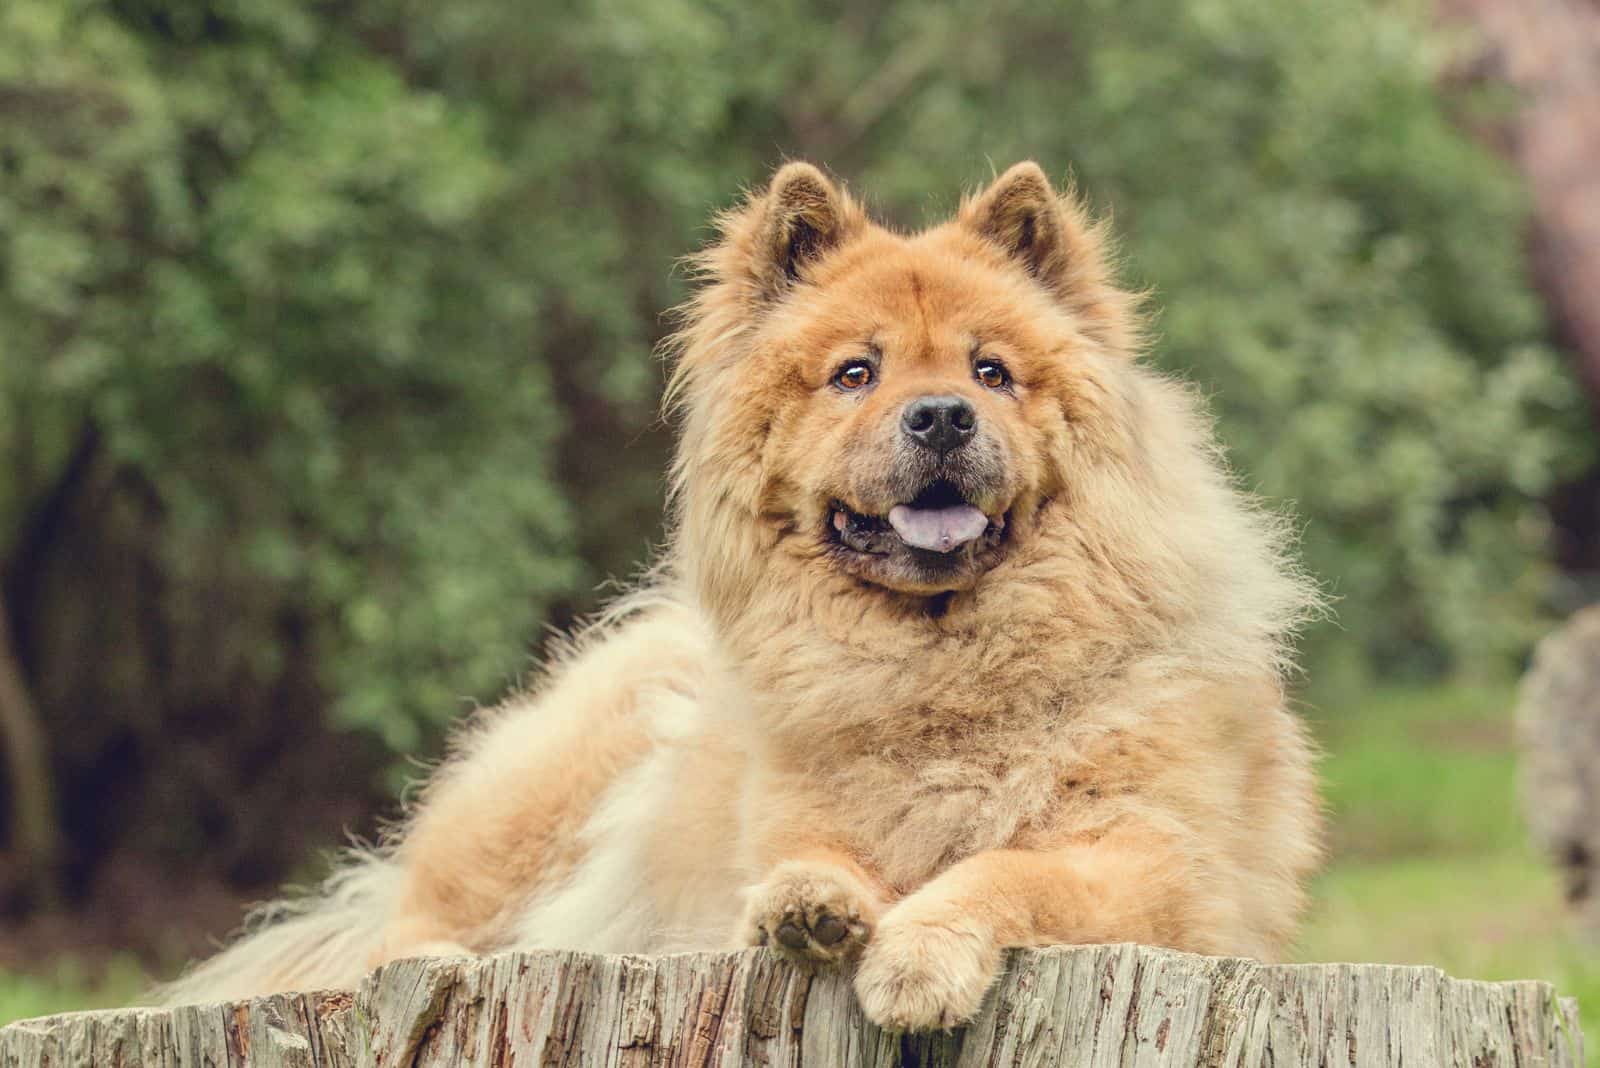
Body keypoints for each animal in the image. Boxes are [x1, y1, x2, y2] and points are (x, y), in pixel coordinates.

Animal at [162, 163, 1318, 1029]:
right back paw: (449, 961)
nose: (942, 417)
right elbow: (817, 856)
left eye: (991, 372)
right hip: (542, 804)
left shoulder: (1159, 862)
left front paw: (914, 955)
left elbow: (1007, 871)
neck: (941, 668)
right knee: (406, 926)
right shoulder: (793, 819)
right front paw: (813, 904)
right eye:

EXERCISE DETAILS - Your output should be an exact copy of the lines from the one containing "left eye: (991, 372)" through the last line of the data above.

RESPONSE FOR THIS EXERCISE -
left eye: (991, 372)
right hip: (542, 804)
left shoulder: (1159, 862)
left front paw: (914, 955)
left elbow: (1007, 871)
neck: (941, 668)
right knee: (406, 926)
right shoulder: (793, 819)
right front paw: (813, 904)
right eye:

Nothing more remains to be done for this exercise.